WHAT IS BEING ASKED:
Quote the whole listing exactly. Leave the pictures out of your copy.
*** GIVEN RECORDS ***
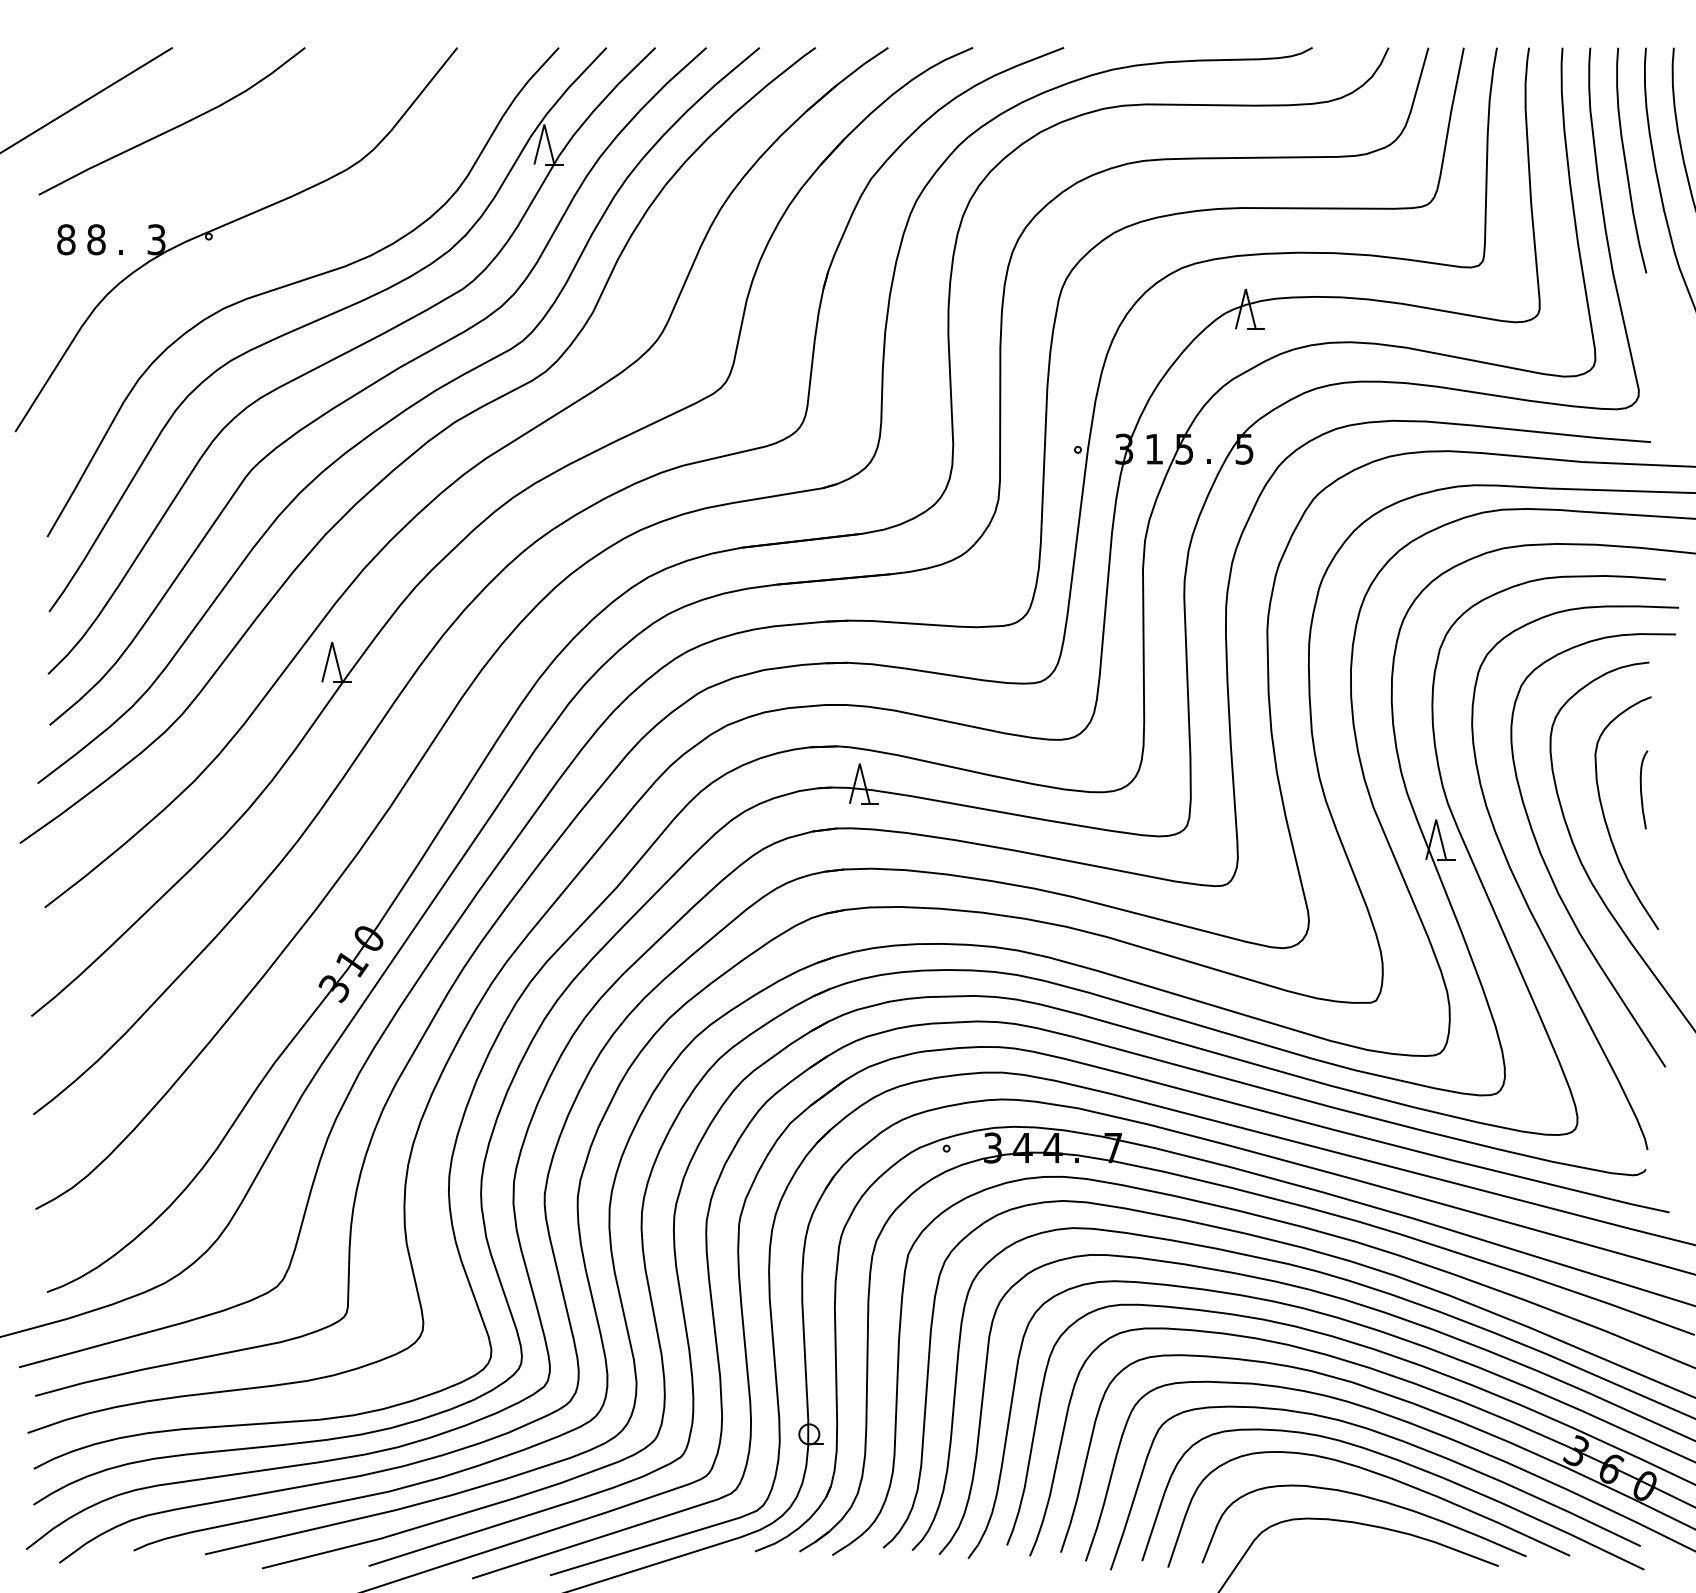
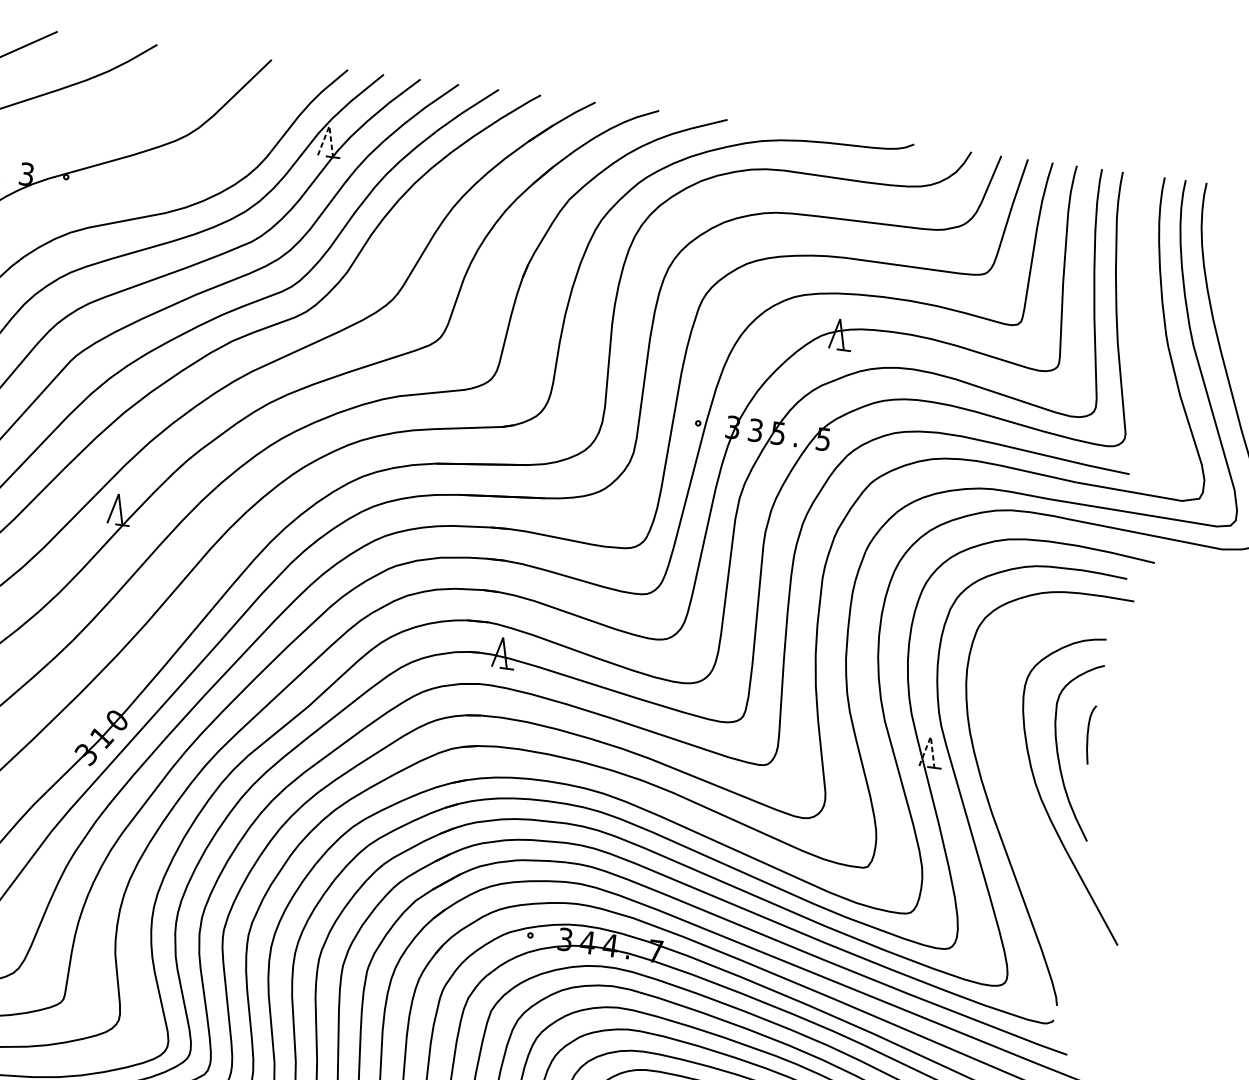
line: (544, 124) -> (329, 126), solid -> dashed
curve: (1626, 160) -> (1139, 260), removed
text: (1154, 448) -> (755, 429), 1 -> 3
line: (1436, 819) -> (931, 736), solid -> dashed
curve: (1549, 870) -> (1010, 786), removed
***
OUTPUT FOR THIS EXERCISE:
line: (544, 124) -> (329, 126), solid -> dashed
curve: (1626, 160) -> (1139, 260), removed
text: (1154, 448) -> (755, 429), 1 -> 3
line: (1436, 819) -> (931, 736), solid -> dashed
curve: (1549, 870) -> (1010, 786), removed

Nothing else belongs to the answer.